ОТРЫВОК:
>>>>>

Наши рюкзаки на пляже не остались без внимания: к нам подсели двое ребят из Литвы, добравшиеся сюда автостопом. С одним из них, Володей, я разговорился. Оказавшись в Литве по распределению, он, русский, решил выучить литовский язык — и сразу увидел, как изменилось к нему отношение. «Литовцы — гордый народ», — услышал я от него. Еще бы! Помнят, что исторически были силой, равновеликой Московии, могли и вовсе покончить с нею при Витовтах и Гедиминах, особенно же — не опоздай они на Куликово поле. Тогда — никакой России! Литва наследует Орде; литовская Сибирь, литовская Аляска. Великая держава, первая в Европе и в мире. Ни Петра Великого, ни Петербурга. Никакого большевизма. Переиначивая Герцена, я говорил себе: на вызов, брошенный России Петром, она ответила большевизмом. Всего этого, впрочем, я Володе не сказал. Он был советским патриотом. Литва ему нравилась тем, что раздвигала профессиональные горизонты. Не было в ней тесноты, не было не то что ленинградского, а даже московского (более слабого) перенасыщения людьми образованными и честолюбивыми. Становление протекало там легче. Володя показался мне очень умным человеком, был же, в первую очередь, напорист; знал, чего хочет.

Говорили о движении народов. Я больше слушал, многому изумлялся. От него впервые услышал, что осетины — потомки скифов. Литовский язык он возводил к славянским корням, а я считал, что этот язык — из самых древних в Европе и чуть ли не с санскритом в родстве; но спорить не стал. Спорил, когда речь зашла об искусстве.

— В Литве, — сказал Володя, — все теперь мажут под Чюрлениса. Но было одно самобытное дарование, хоть и в том же русле: Шиманис. Он умер в 1956 году.

Володя сравнил Чюрлениса с Андреем Вознесенским, и тут уж я встал на дыбы.

— Вознесенскому так еще не льстили! — сказал я, — хоть Катаев и называет его великим русским поэтом. Чюрленис обращен к вечному, он высок; а Вознесенский (несмотря на свою фамилию) — приземлен, низок. Первый — воплощение полета человеческого духа, второй — идеолог плебса, третьего сословия; он верой и правдой служит низким вкусам начальственной черни. Придворный поэт!

Мои попутчики сперва слушали, но потом заскучали, как и попутчик Володи. Про Чюрлениса не слыхивали. Я же впервые увидел репродукции его работ у Фики, в 1966 году.

— Художественную литературу, — сказал, между прочим, Володя, — я не читаю.

Он имел в виду прозу, и тут мы сошлись; я тоже прозу читать не мог. Зачем проза, когда есть стихи?

<<<<<

Сохранённые записи:
>>>>>

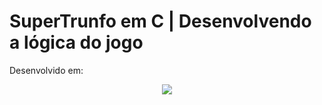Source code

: # SuperTrunfo em C | Desenvolvendo a lógica do jogo

Desenvolvido em: 
<p align="center">
  <a href="https://skillicons.dev">
    <img src="https://skillicons.dev/icons?i=c,kubernetes,docker,c,vim" />
  </a>
</p>
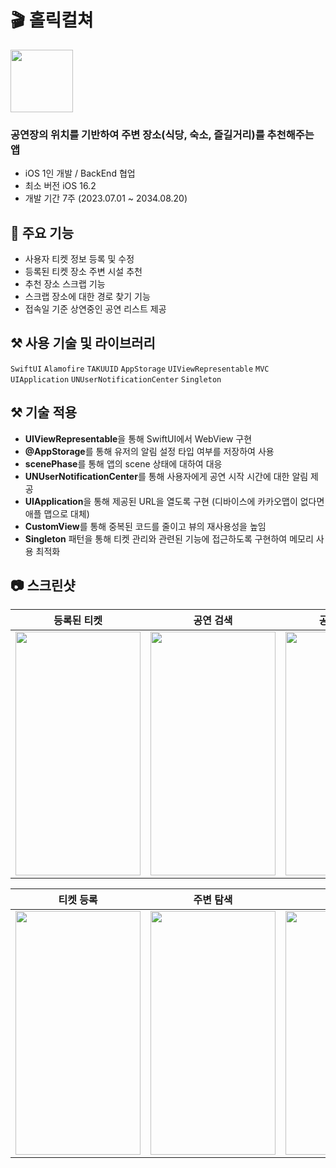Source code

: # 🎬 홀릭컬쳐
<img src="https://github.com/Holiculture/Holiculture_iOS/assets/126135097/9f0cc60c-8c2e-437f-bf2b-97a89fc96331" width="100" height="100"/>

### 공연장의 위치를 기반하여 주변 장소(식당, 숙소, 즐길거리)를 추천해주는 앱
- iOS 1인 개발 / BackEnd 협업
- 최소 버전 iOS 16.2
- 개발 기간 7주 (2023.07.01 ~ 2034.08.20)

## 📝 주요 기능
- 사용자 티켓 정보 등록 및 수정
- 등록된 티켓 장소 주변 시설 추천
- 추천 장소 스크랩 기능
- 스크랩 장소에 대한 경로 찾기 기능
- 접속일 기준 상연중인 공연 리스트 제공

## ⚒️ 사용 기술 및 라이브러리
`SwiftUI` `Alamofire` `TAKUUID` `AppStorage` `UIViewRepresentable` `MVC` `UIApplication` `UNUserNotificationCenter` `Singleton`


## ⚒️ 기술 적용
- **UIViewRepresentable**을 통해 SwiftUI에서 WebView 구현
- **@AppStorage**를 통해 유저의 알림 설정 타입 여부를 저장하여 사용
- **scenePhase**를 통해 앱의 scene 상태에 대하여 대응
- **UNUserNotificationCenter**를 통해 사용자에게 공연 시작 시간에 대한 알림 제공
- **UIApplication**을 통해 제공된 URL을 열도록 구현 (디바이스에 카카오맵이 없다면 애플 맵으로 대체)
- **CustomView**를 통해 중복된 코드를 줄이고 뷰의 재사용성을 높임
- **Singleton** 패턴을 통해 티켓 관리와 관련된 기능에 접근하도록 구현하여 메모리 사용 최적화


## 📷 스크린샷
|등록된 티켓|공연 검색|공연 상세정보|현재 상영중인 공연|
|:---:|:---:|:---:|:---:|
|<img src="https://github.com/Holiculture/Holiculture_iOS/assets/126135097/9cee3c55-81b3-4419-9cd5-b619f854f1b7" width="200" height="390"/>|<img src="https://github.com/Holiculture/Holiculture_iOS/assets/126135097/d8764c12-3cb0-41e5-8732-19eb2871a332" width="200" height="390"/>|<img src="https://github.com/Holiculture/Holiculture_iOS/assets/126135097/6424e1aa-ceeb-443a-a0e7-4d9fb8bab709" width="200" height="390"/>|<img src="https://github.com/Holiculture/Holiculture_iOS/assets/126135097/ca018e2f-5058-473c-94b2-2b56d0c71e7e" width="200" height="390"/>|


|티켓 등록|주변 탐색|길찾기|
|:---:|:---:|:---:|
|<img src="https://github.com/Holiculture/Holiculture_iOS/assets/126135097/8683fc90-c300-469a-9590-9abf58bb3eae" width="200" height="390"/>|<img src="https://github.com/Holiculture/Holiculture_iOS/assets/126135097/c9ff7dea-5b8f-428a-8741-19ec02244936" width="200" height="390"/>|<img src="https://github.com/Holiculture/Holiculture_iOS/assets/126135097/e6700965-c100-4dfb-9a0d-9cb04aad0226" width="200" height="390"/>|

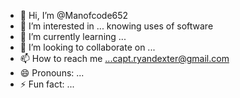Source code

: - 👋 Hi, I’m @Manofcode652
- 👀 I’m interested in ... knowing uses of software 
- 🌱 I’m currently learning ... 
- 💞️ I’m looking to collaborate on ...
- 📫 How to reach me ...capt.ryandexter@gmail.com 
- 😄 Pronouns: ...
- ⚡ Fun fact: ...

<!---
Manofcode652/Manofcode652 is a ✨ special ✨ repository because its `README.md` (this file) appears on your GitHub profile.
You can click the Preview link to take a look at your changes.
--->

<<<<<

ЗАДАНИЕ 1:
Ответьте по отрывку на три вопроса:
(а) Откуда были двое ребят, подсевших к рассказчику на пляже, и как они туда добрались?
(б) Чьими потомками, по словам Володи, являются осетины?
(в) В каком году умер Шиманис?
ЗАДАНИЕ 2: Изложите суть отрывка в двух предложениях.
ЗАДАНИЕ 3: Повторите дословно фрагмент отрывка от слов «Говорили о движении» до слов «встал на дыбы.» включительно.

РЕШЕНИЕ ЗАДАНИЯ 1:
(а) Они были из Литвы и добрались туда автостопом.
(б) Скифов.
(в) В 1956 году.

РЕШЕНИЕ ЗАДАНИЯ 2: На пляже рассказчик знакомится с Володей, русским, который попал в Литву по распределению, выучил литовский язык и ценит эту страну за простор для профессионального роста. Они беседуют о движении народов и об искусстве, спорят о Чюрленисе и Вознесенском, а в конце сходятся на том, что прозу не читают.

РЕШЕНИЕ ЗАДАНИЯ 3:
Говорили о движении народов. Я больше слушал, многому изумлялся. От него впервые услышал, что осетины — потомки скифов. Литовский язык он возводил к славянским корням, а я считал, что этот язык — из самых древних в Европе и чуть ли не с санскритом в родстве; но спорить не стал. Спорил, когда речь зашла об искусстве.

— В Литве, — сказал Володя, — все теперь мажут под Чюрлениса. Но было одно самобытное дарование, хоть и в том же русле: Шиманис. Он умер в 1956 году.

Володя сравнил Чюрлениса с Андреем Вознесенским, и тут уж я встал на дыбы.